Even my reunion with my wonderful Aunt Connie was marred by the necessity to run over to the bushes where I dry heaved because there was nothing (NOTHING) left to throw up.

Here is my lovely daughter reenacting my throw up moment in Aunt Connie's front yard:


 
(Thank you Leasie for capturing this memorable moment with such dramatic flare!)
Thankfully, I DID recover. And my anticipated emotional response to being back in America came. But again, it didn't come as expected.

I went to Target (cue clouds parting, beams of light shining down, and a heavenly chorus singing angelic praises). I was all by myself - I just wanted to get a few grocery items. Pushing the cart down the wonderfully wide aisles, I went to find cheese for sandwiches. First of all, the cheese section was like a WALL of cheese. Oh the choices! Oh the variety! As I scanned the labels, I saw a package of Havarti cheese.

I stopped. I stared. Havarti cheese! And the tears flowed.

Crazy, right? Well here's the thing: I'd forgotten Havarti cheese existed. And it's my FAVORITE cheese for sandwiches. Two years without the option of Havarti cheese, and I'd forgotten all about it. Completely forgotten.

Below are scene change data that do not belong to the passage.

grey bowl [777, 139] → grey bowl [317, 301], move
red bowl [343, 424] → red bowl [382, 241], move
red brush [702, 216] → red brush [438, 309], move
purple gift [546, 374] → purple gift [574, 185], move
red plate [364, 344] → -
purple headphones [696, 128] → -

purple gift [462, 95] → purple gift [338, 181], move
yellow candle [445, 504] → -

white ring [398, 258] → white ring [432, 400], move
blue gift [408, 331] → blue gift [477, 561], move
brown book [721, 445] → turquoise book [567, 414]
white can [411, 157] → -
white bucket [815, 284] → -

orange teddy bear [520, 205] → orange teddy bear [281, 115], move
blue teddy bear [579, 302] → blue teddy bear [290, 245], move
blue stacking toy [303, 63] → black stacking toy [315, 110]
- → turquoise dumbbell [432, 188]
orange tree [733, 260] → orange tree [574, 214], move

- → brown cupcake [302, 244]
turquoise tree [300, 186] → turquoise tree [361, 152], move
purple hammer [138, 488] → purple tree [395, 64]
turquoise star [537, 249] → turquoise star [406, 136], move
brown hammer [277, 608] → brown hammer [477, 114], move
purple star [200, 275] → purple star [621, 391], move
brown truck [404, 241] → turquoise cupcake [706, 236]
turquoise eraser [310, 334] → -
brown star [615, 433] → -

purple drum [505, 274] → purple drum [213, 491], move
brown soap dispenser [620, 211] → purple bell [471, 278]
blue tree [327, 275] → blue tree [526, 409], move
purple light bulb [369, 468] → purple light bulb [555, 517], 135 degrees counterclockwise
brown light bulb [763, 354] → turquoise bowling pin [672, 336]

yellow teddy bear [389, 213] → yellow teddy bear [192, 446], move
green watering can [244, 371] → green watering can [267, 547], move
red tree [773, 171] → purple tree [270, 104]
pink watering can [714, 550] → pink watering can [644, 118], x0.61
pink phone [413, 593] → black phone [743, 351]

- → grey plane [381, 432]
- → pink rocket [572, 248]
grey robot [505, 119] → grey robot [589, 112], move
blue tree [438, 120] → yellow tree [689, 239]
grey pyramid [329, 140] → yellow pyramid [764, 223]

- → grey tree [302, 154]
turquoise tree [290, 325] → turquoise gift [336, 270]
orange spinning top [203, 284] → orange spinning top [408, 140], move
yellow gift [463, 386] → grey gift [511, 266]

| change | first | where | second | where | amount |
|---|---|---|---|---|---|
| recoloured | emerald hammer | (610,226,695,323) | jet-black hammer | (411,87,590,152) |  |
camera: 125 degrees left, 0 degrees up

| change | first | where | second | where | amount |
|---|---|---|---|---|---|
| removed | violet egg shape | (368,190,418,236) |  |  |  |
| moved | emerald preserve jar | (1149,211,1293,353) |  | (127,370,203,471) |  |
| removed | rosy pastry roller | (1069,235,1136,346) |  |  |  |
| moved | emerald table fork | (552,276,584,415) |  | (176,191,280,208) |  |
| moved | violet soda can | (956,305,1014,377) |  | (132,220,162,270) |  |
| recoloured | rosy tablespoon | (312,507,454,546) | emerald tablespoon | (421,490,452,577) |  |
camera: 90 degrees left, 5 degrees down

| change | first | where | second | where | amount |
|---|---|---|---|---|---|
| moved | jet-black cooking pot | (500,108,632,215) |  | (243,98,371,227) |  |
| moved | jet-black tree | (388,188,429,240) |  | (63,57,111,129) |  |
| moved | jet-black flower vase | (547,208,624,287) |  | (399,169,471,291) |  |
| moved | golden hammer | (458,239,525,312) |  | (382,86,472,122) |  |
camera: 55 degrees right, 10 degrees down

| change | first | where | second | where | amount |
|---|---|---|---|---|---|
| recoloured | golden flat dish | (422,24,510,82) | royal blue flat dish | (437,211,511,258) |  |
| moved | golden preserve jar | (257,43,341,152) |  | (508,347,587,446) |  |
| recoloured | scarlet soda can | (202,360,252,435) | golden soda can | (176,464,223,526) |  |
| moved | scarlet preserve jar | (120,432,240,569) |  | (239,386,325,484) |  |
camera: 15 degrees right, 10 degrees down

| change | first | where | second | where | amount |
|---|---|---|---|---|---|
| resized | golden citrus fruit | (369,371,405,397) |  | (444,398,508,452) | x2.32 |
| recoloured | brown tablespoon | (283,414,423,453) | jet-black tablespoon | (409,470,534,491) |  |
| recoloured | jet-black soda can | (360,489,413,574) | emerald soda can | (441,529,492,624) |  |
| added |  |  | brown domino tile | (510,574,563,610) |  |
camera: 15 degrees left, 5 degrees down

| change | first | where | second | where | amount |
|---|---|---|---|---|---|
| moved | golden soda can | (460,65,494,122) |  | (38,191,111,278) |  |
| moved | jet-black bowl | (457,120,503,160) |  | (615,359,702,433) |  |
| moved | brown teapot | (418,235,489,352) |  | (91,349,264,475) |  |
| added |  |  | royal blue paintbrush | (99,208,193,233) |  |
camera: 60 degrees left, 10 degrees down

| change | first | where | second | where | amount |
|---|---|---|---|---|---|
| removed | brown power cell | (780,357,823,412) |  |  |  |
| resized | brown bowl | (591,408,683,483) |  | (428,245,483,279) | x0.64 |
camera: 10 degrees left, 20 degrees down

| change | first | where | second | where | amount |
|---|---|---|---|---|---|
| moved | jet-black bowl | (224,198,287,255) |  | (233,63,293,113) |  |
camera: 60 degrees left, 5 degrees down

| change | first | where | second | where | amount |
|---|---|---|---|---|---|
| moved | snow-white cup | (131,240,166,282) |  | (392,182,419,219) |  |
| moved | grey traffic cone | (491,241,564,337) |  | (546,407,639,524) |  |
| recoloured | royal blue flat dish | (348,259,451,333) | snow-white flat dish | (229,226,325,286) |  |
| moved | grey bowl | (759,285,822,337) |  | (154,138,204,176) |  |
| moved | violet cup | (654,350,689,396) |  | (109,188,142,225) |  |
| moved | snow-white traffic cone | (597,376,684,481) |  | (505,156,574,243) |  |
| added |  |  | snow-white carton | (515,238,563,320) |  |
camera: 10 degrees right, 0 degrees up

Suddenly the wall of cheese represented everything I'd missed over the past 2 years. And once the flood gates opened, there was no stopping the tears. It seemed everywhere I looked, there were food items I'd forgotten about, missed out on, or just done without. I cried over the bag of heathbars, I cried over the greek yogurt, I cried over the bagged spinach, I cried over the frozen fish sticks, I cried over the aisle of haircare products, and yes, I cried over the hormel hams (an entire refrigerated shelf FULL of delicious hams!)

Did fellow Target shoppers think I was crazy? Probably, yes. But I didn't care. I was having my therapeutic post-traumatic-Jakarta breakdown.

America IS the land of plenty. The land of Havarti cheese.

Over the next few days, it was as though I was on a stimulant. Gone were the tears. It was just shop, shop, shop. Oh the elation! The gratitude of being back! So incredible.

Do you know what it's like to go to a store with a list of items you want to buy, and you can find ALL OF THEM?! Joy, people. Joy.

Madi took a couple choice pictures of us as we did "Jumps for Joy!" in front of our favorite stores:

 
 
 Costco. A slice of heaven. The berries you see below...we ate them all in three days.
 What? Cute, modest dresses at Costco?! Happy dance!
 Ross. Oh Ross, how I love your shoe racks!
I know America has much more to offer than Target, Costco, and Ross (and I'll be writing about that too). But having been deprived for two years, it was wonderful to be back. A huge thanks to patient, kind Aunt Connie who went shopping with us those first couple days. Thanks for laughing with us! And thanks for never rolling your eyes at my unfiltered joy over such simple things.